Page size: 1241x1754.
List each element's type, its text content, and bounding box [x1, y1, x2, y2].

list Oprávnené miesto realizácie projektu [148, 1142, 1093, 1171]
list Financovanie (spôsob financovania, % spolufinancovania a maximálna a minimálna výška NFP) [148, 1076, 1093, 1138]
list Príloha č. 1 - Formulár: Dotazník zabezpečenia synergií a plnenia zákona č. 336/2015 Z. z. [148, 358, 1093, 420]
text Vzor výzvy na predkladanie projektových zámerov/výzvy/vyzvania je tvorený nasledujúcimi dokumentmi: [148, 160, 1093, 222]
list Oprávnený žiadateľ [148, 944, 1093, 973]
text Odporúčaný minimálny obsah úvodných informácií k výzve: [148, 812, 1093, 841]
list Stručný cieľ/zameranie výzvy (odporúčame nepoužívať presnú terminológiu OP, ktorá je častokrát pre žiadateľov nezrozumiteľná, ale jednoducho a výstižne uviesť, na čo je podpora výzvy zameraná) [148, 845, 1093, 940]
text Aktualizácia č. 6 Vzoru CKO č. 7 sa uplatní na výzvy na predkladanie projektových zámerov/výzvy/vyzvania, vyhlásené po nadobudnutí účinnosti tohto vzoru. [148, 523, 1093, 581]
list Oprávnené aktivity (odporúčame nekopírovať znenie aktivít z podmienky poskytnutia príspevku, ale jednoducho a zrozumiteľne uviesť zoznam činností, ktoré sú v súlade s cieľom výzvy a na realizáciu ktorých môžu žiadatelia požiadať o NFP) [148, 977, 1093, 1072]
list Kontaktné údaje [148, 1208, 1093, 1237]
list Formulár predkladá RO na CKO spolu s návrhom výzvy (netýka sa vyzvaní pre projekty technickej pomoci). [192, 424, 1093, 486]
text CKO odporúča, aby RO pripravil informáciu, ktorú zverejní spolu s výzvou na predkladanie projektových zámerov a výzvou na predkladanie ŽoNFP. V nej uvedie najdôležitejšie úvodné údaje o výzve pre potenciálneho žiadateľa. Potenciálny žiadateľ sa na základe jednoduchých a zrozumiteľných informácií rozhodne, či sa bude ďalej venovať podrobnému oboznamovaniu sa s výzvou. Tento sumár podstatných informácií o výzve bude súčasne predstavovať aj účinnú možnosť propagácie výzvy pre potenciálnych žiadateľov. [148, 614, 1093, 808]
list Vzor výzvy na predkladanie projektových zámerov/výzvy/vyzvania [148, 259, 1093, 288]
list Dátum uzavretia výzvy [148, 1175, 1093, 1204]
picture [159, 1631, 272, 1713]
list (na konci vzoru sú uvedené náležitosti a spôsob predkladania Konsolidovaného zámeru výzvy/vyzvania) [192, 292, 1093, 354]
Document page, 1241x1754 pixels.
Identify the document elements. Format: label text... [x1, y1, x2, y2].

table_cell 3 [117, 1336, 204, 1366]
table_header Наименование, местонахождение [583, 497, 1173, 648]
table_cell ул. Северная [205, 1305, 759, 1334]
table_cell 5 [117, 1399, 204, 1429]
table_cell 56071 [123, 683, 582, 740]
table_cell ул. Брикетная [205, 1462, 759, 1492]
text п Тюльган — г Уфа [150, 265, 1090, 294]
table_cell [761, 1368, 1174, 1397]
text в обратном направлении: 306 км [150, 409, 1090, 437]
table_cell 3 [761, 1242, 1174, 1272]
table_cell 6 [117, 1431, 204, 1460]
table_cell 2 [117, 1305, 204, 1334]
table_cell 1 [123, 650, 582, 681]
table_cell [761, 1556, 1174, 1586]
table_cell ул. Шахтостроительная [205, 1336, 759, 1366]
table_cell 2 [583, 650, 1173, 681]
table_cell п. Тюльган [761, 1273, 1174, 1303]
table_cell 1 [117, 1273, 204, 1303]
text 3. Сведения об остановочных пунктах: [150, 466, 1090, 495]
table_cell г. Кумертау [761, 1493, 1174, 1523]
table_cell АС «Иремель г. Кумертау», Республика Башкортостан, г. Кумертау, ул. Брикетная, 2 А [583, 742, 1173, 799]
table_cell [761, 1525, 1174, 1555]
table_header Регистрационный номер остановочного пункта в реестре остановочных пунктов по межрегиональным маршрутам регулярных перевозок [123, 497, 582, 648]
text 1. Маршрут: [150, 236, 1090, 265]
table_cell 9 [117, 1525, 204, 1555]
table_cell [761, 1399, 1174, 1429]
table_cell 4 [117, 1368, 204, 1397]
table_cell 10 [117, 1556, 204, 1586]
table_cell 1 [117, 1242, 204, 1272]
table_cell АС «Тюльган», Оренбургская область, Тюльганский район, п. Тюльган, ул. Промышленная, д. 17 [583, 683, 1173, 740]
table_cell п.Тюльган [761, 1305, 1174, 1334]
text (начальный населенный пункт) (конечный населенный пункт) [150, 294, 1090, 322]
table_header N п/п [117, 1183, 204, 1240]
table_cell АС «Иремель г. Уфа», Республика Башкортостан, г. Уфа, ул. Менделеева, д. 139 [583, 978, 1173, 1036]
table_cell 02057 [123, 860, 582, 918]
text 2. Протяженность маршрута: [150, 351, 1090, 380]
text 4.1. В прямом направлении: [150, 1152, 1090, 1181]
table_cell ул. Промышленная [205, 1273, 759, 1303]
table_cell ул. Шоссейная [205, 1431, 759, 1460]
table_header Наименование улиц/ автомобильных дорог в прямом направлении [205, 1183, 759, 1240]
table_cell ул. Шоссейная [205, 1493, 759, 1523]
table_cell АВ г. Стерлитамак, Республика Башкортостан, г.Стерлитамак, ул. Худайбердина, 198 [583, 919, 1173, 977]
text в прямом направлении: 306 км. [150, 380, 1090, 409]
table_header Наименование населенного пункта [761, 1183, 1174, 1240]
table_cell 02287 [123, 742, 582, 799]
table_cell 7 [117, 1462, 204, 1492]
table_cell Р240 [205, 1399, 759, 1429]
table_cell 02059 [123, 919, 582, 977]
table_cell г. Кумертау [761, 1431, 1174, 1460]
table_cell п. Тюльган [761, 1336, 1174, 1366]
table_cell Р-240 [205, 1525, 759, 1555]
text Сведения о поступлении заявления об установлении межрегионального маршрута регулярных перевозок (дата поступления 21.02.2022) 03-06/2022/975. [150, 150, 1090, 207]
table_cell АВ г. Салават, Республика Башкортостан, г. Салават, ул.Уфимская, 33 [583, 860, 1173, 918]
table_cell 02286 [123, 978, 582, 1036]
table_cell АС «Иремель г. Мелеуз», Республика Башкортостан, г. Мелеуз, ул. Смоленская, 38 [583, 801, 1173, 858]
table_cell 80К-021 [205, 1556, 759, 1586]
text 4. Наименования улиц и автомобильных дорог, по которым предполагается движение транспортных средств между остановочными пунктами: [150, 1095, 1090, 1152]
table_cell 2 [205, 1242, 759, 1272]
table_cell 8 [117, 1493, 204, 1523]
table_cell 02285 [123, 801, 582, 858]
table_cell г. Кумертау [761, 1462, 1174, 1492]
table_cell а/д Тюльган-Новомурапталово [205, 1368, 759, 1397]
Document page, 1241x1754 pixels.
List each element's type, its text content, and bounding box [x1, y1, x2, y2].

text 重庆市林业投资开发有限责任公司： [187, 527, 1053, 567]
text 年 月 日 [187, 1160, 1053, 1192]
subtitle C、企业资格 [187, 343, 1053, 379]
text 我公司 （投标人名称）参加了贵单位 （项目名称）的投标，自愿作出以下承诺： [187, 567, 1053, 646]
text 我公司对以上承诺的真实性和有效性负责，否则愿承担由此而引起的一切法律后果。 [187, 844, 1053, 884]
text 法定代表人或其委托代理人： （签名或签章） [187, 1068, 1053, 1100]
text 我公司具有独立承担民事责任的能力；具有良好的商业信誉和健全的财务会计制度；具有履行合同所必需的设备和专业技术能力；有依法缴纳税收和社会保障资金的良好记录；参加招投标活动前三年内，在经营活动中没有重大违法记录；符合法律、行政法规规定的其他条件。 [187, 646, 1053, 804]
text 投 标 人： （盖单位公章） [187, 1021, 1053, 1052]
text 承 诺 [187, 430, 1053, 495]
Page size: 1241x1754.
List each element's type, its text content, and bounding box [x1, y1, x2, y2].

■ ■ ■ ■

(Instruction):
Some lines of the records above may hold the word "odporúčame". Report how many, and nothing else.

(Solution below):
2